Delayed recovery for Hong Kong following Q2 GDP disappointment
2H14 is seen to do better, though.
Hong Kong reported a 0.1% q/q drop in Q2 GDP, the first contraction since Q2-2011, which has been noted as a setback along the rocky road to recovery.
According to a research report from Standard Chartered, the economy grew a disappointing
1.8% y/y in Q2, slowing from a revised 2.6% in Q1, dragged down by investment and exports of services.
China’s slowdown has hurt investment sentiment, while mainland tourist arrivals have moderated and these visitors are shifting their spending away from high-value items.
Private consumption was more resilient thanks to a tight labour market. Meanwhile, exports of goods were also a bright spot, rising 2.3% y/y and contributing 1.9ppt to headline GDP growth on a net basis, the highest since Q1 -2011.
Here’s more from Standard Chartered:
We still expect Hong Kong to do better in H2-2014 than in H1, driven by China’s stabilising economy, a further recovery in exports to the West, favourable capital flows, and the recent revival in local residential property.

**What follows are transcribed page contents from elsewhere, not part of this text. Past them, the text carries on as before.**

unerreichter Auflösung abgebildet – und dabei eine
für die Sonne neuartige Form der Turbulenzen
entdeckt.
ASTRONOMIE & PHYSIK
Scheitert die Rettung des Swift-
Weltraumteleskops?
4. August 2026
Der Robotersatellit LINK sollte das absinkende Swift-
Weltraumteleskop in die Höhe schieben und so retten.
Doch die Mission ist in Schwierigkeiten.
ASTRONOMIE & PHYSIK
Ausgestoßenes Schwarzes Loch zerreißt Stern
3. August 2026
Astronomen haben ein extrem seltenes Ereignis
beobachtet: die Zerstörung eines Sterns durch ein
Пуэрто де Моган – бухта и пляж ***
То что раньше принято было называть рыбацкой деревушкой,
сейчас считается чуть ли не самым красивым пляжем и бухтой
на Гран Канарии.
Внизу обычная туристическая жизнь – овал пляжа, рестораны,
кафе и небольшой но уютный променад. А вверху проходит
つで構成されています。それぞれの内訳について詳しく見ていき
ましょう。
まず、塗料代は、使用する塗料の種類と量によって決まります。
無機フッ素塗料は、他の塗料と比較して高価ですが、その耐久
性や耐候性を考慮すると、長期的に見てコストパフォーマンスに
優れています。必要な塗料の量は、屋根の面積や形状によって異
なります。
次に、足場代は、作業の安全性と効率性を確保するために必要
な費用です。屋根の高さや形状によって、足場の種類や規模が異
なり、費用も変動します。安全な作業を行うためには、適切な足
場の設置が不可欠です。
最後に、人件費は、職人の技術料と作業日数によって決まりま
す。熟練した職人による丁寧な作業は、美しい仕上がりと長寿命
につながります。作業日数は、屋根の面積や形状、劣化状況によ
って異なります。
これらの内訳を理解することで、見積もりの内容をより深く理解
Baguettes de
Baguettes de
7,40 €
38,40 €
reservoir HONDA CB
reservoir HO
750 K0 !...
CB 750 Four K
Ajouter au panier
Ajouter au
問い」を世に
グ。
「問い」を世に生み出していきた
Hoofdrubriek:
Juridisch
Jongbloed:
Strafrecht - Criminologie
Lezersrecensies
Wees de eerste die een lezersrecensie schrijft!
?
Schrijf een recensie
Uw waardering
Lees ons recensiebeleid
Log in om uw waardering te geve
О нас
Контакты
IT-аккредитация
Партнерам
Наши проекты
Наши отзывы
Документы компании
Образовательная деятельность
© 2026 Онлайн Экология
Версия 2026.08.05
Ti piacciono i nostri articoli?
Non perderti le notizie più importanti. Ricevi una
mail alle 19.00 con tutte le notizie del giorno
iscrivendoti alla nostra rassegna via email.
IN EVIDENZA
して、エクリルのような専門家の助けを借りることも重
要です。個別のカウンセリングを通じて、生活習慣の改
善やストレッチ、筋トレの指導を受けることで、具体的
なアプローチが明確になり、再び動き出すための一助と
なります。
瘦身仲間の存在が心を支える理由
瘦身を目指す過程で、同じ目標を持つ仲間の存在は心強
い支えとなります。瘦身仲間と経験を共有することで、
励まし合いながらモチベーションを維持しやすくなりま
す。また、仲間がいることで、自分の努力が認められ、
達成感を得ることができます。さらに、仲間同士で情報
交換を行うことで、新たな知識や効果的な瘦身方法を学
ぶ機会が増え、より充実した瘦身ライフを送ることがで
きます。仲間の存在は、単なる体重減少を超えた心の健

That said, our Hong Kong GDP growth forecasts of 3.5% for 2014 and 4.5% for 2015 look too ambitious given the slower-than-expected start to the year and China’s still-fragile economy (particularly amid reform challenges).
We now forecast more modest growth of 2.5% for 2014 and 3.5% for 2015.
We continue to forecast ‘underlying’ CPI inflation (excluding the effects of one-off government concessions) at 3.5% in 2014 and 4.0% next year, while headline inflation should average around 4.2% over the same period.
Residential property prices have been rebounding since April, surpassing their 2013 peaks. Transaction volumes have also recovered, reflecting pent-up demand.
This resilience, combined with policy prudence, underpins our view that any correction should be orderly and manageable--even as downside risk to residential prices re-emerges ahead of the first Fed hike, which we expect in mid-2015.